==== GIVEN TEXT

So here we are. Good news, good insights, a way to move forward, to progress. What’s in the way? There is a concept called “technical debt,” meaning the “flaws and costs generated when companies try to fix technology problems too quickly.”[5] The combined costs of fixing this technical debt, $2.0 trillion, and of the annual costs for not fixing the problem in “cybersecurity and operational failures, failed development projects and maintenance of outdated systems,” $2.4 trillion, are each substantial.[6] The tradeoff for companies is “building quality in versus getting things out the door quickly.”[7] AI is poised to help with solving the technical debt problem, but managements would be investing in the back office, not a new revenue stream.

========

*TASK REQUIREMENTS:*
Rewrite the passage on technical debt from "So here we are." to "new revenue stream.", replacing "back office" with "internal infrastructure".

==== DATA LINES

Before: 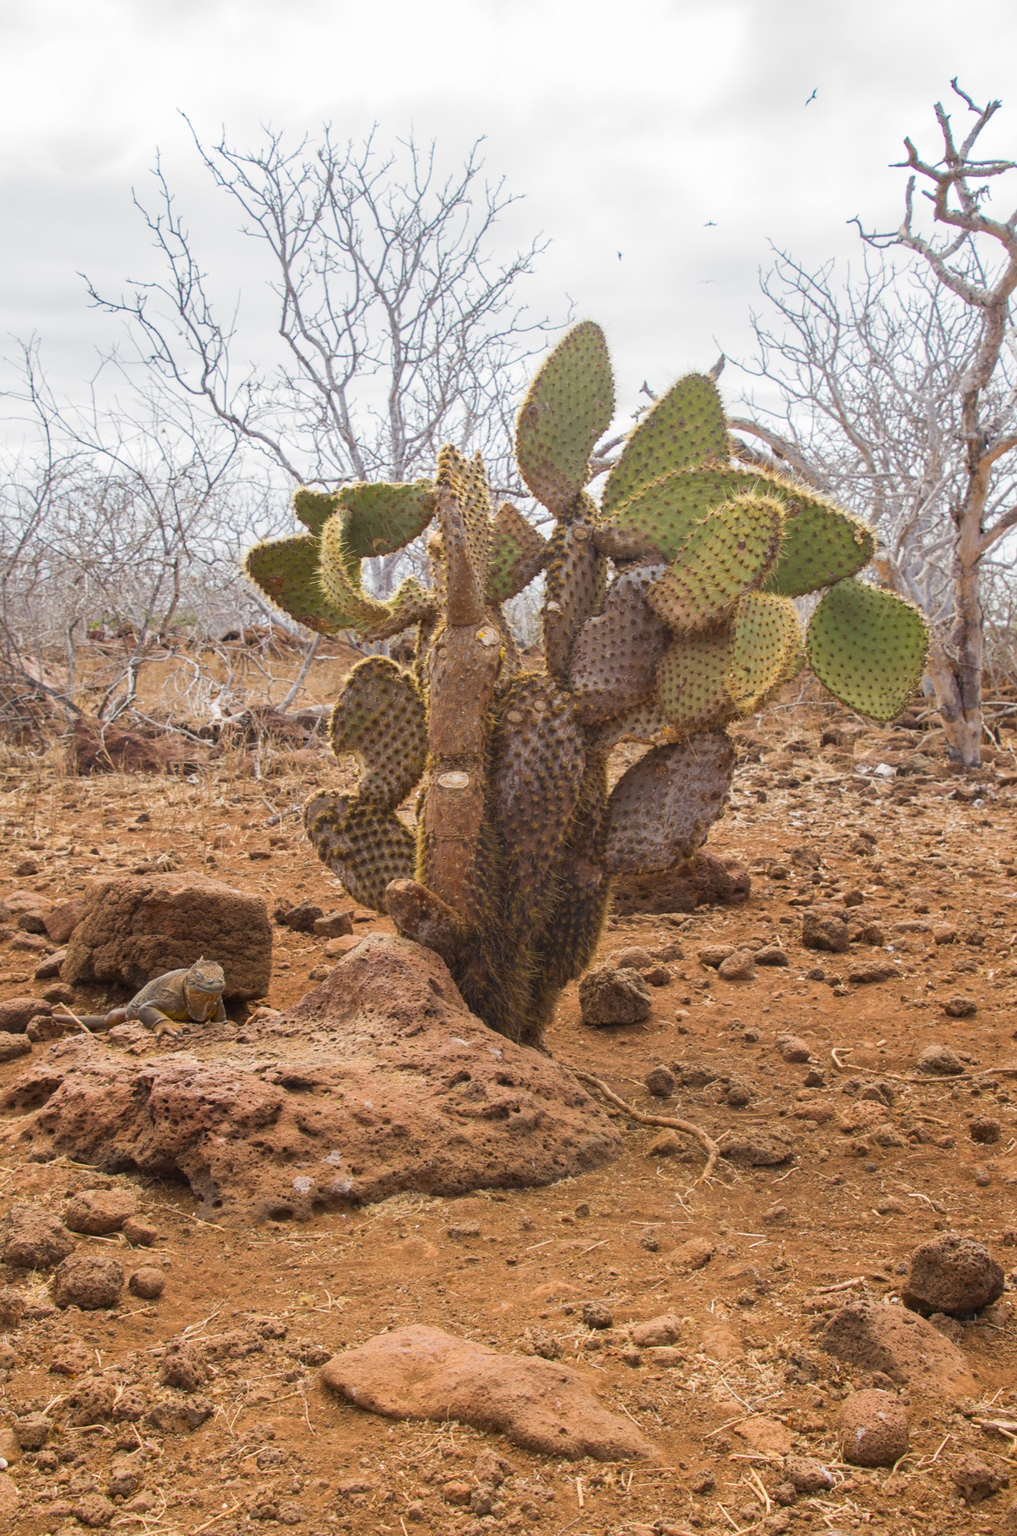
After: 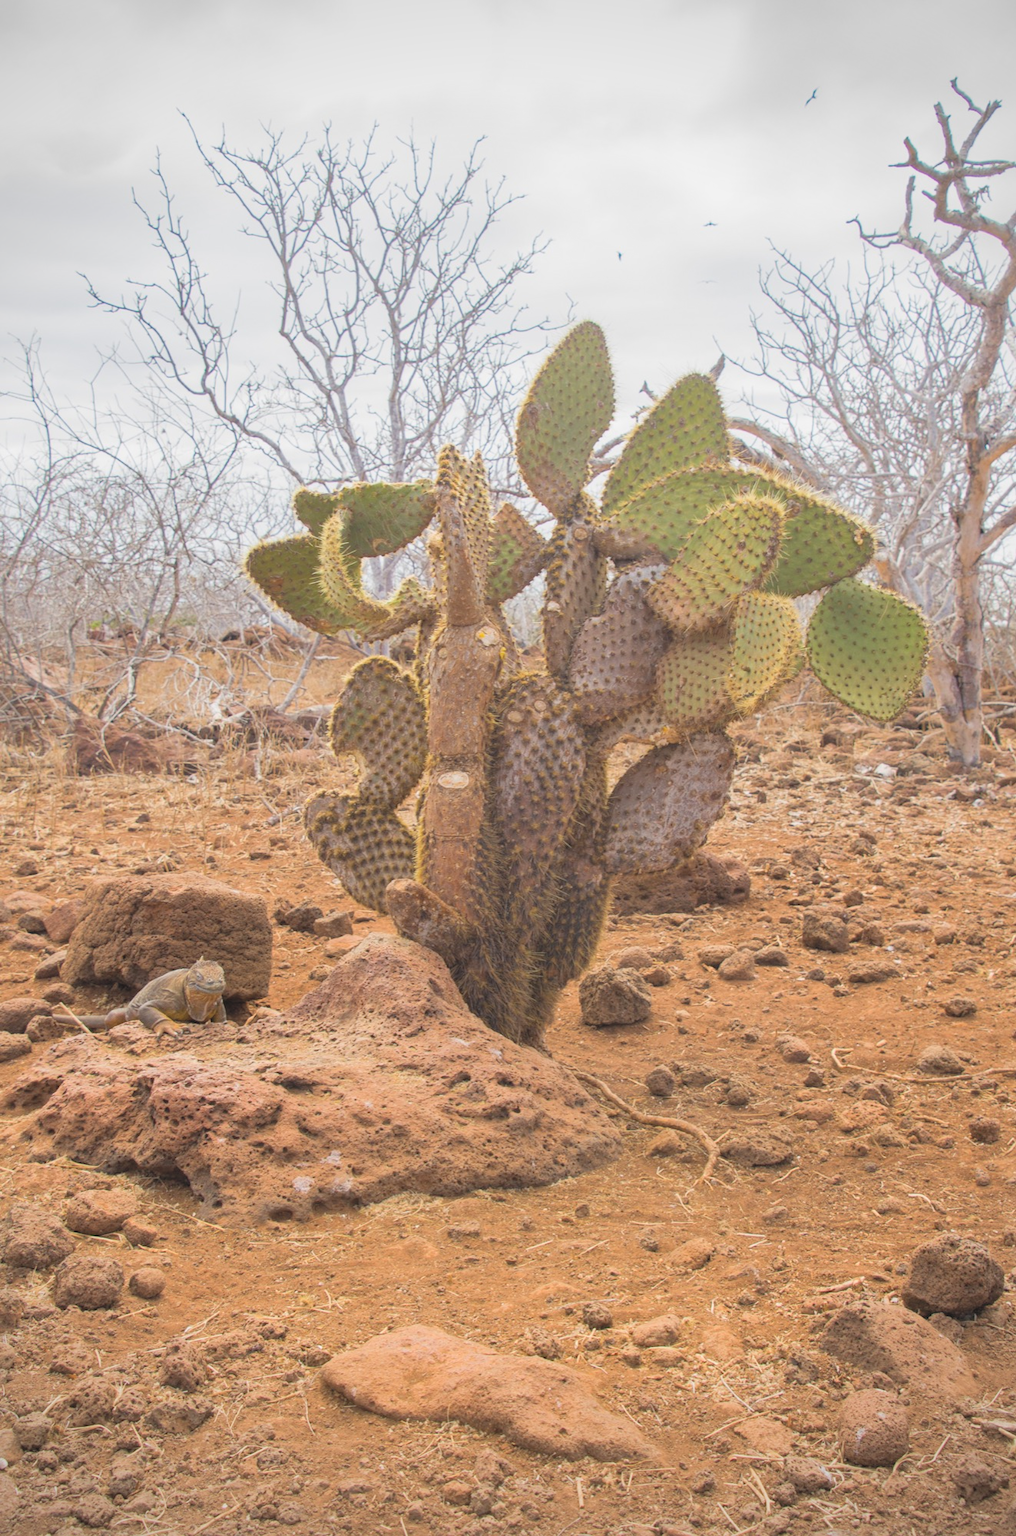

========

*FINAL ANSWER:*
So here we are. Good news, good insights, a way to move forward, to progress. What’s in the way? There is a concept called “technical debt,” meaning the “flaws and costs generated when companies try to fix technology problems too quickly.”[5] The combined costs of fixing this technical debt, $2.0 trillion, and of the annual costs for not fixing the problem in “cybersecurity and operational failures, failed development projects and maintenance of outdated systems,” $2.4 trillion, are each substantial.[6] The tradeoff for companies is “building quality in versus getting things out the door quickly.”[7] AI is poised to help with solving the technical debt problem, but managements would be investing in the internal infrastructure, not a new revenue stream.